CubeList constructed using the coefficients provided and using metadata from the historic_forecasts cube. Each cube within the cubelist is for a separate EMOS coefficient e.g. alpha, beta, gamma, delta.

static mask_cube(cube, landsea_mask)[source]

Mask the input cube using the given landsea_mask. Sea points are filled with nans and masked.

Parameters:
  • cube (Cube) – A cube to be masked, on the same grid as the landsea_mask. The last two dimensions on this cube must match the dimensions in the landsea_mask cube.

  • landsea_mask (Cube) – A cube containing a land-sea mask. Within the land-sea mask cube land points should be specified as ones, and sea points as zeros.

Raises:

IndexError – if the cube and landsea_mask shapes are not compatible.

Return type:

None

process(historic_forecasts, truths, additional_fields=None, landsea_mask=None)[source]

Using Nonhomogeneous Gaussian Regression/Ensemble Model Output Statistics, estimate the required coefficients from historical forecasts.

The main contents of this method is:

  1. Check that the predictor is valid.

  2. Filter the historic forecasts and truths to ensure that these inputs match in validity time.

  3. Apply unit conversion to ensure that the historic forecasts and truths have the desired units for calibration.

  4. Calculate the variance of the historic forecasts. If the chosen predictor is the mean, also calculate the mean of the historic forecasts.

  5. If a land-sea mask is provided then mask out sea points in the truths and predictor from the historic forecasts.

  6. Calculate initial guess at coefficient values by performing a linear regression, if requested, otherwise default values are used.

  7. Perform minimisation.

Parameters:
  • historic_forecasts (Cube) – Historic forecasts from the training dataset.

  • truths (Cube) – Truths from the training dataset.

  • additional_fields (Optional[CubeList]) – Additional fields to use as supplementary predictors.

  • landsea_mask (Optional[Cube]) – The optional cube containing a land-sea mask.
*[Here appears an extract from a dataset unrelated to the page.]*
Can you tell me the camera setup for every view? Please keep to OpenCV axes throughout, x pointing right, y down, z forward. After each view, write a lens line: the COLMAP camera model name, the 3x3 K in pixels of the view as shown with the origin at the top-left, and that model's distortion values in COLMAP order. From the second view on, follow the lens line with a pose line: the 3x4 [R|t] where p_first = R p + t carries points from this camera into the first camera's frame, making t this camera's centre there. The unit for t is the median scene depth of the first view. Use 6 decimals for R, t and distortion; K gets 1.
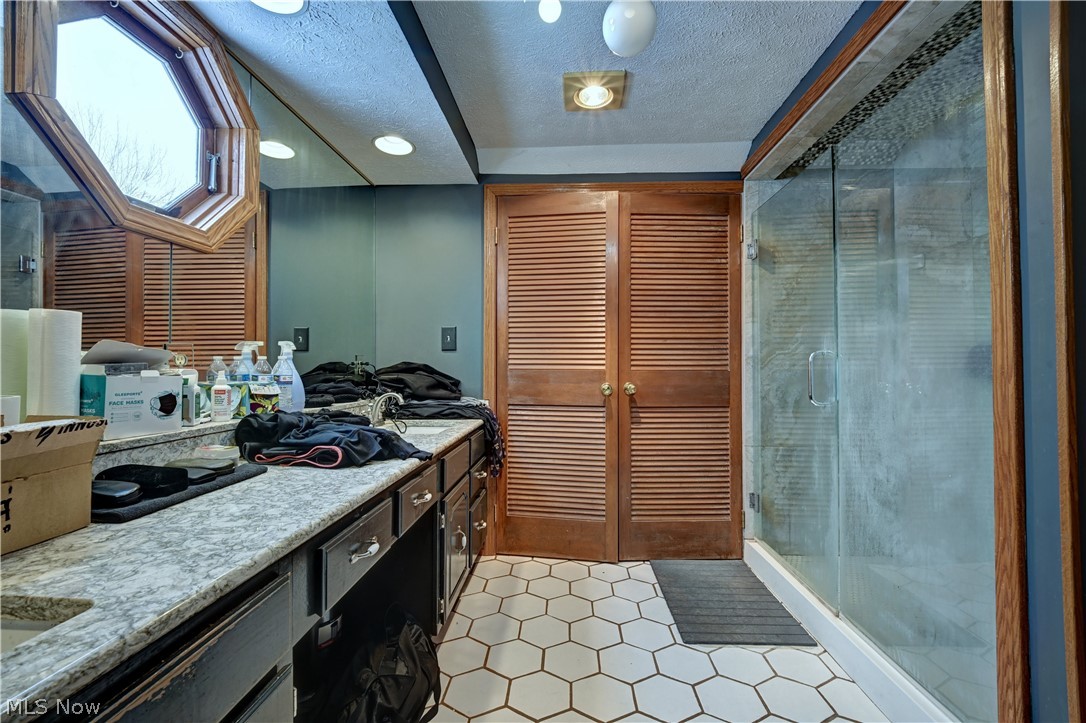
lens RADIAL K [[449.4, 0, 542.4], [0, 449.4, 358.7], [0, 0, 1]] dist [0.002682, -0.004332]
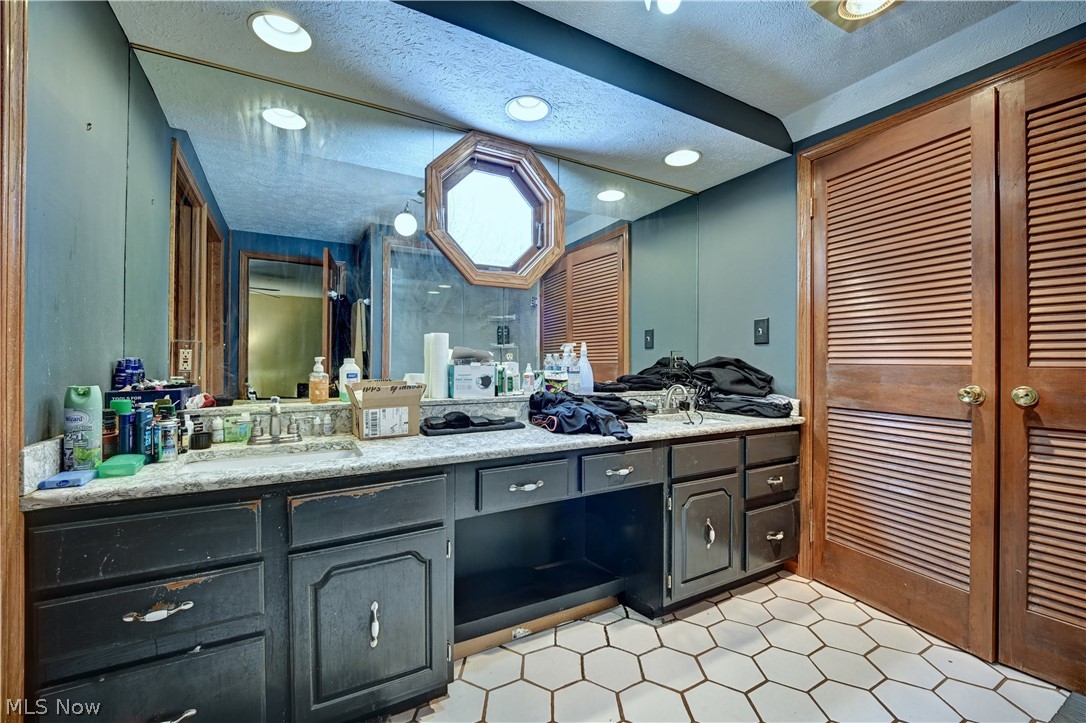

If provided, only land points are used to calculate the coefficients. Within the land-sea mask cube land points should be specified as ones, and sea points as zeros.

Return type:

CubeList

Returns:

CubeList constructed using the coefficients provided and using metadata from the historic_forecasts cube. Each cube within the cubelist is for a separate EMOS coefficient e.g. alpha, beta, gamma, delta.

Raises:
  • ValueError – If either the historic_forecasts or truths cubes were not passed in.

  • ValueError – If the units of the historic and truth cubes do not match.